The researchers create arrangements of different metal combinations by depositing the thin films through masks. A so-called primary mask, with square openings like those on a screen door, is used to lay the metals down as a grid of separate squares. A secondary mask, when laid atop the primary mask, serves to block out specific rows or columns of the grid . By sending the metals through different secondary masks, each can be deposited on particular sections of the grid.
To test the technique, the researchers first created a small, 16-member library of copper-oxide high-temperature superconductors. The researchers laid down a base layer of copper through the primary mask then deposited layers of four other metals -- oxides of bismuth, calcium, lead, and strontium -- through different secondary masks. Because of the sequence of masks, each site on the grid received a different combination of metal oxides and every possible combination was represented once.
After heat treatment, the researchers tested the electrical characteristics of the materials in their library. Results showed the copper-oxide thin-films had the same resistive characteristics as superconductors created by large-scale means. The researchers went on to successfully make denser, 128-site superconductor libraries with combinations of seven metals.
Tests with decreasing mask sizes showed that the method could produce working superconductor films as small as 200 microns by 200 microns. At scales below 200 microns, metal-oxide molecules in the thin layers begin to evaporate.

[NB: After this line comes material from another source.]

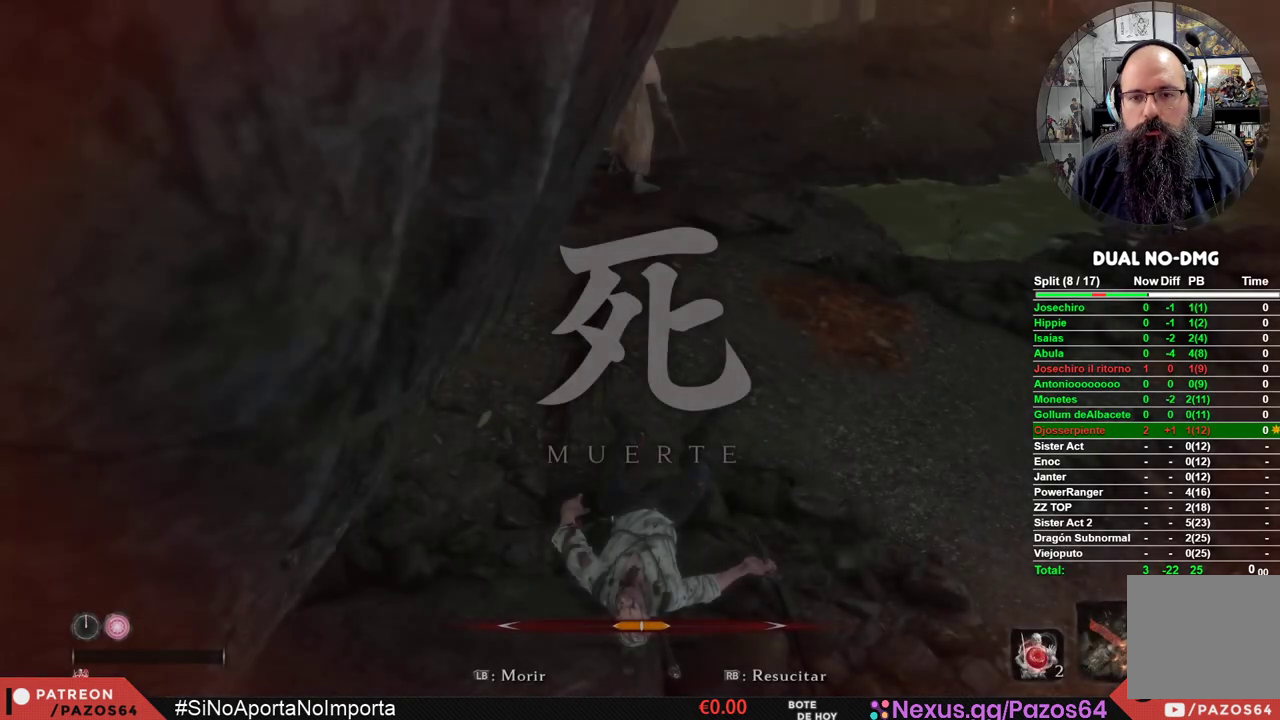
{"buttons": [], "left_stick": "center", "right_stick": "center", "events": [[117, "R3", "down"], [233, "R3", "up"]]}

"With 200-micron sites, we can realistically deposit 10,000 materials in a square inch area," Schultz says. "That would effectively increase the rate at which we can test new materials by a factor of 10,000."o
"We are pleased that the approach works so well for high-temperature superconductors," Xiang says. "Now we are also applying it to important classes of magnetic and optical materials."
Lawrence Berkeley National Laboratory is a U.S. Department of Energy national laboratory located in Berkeley, California. It conducts unclassified scientific research and is managed by the University of California.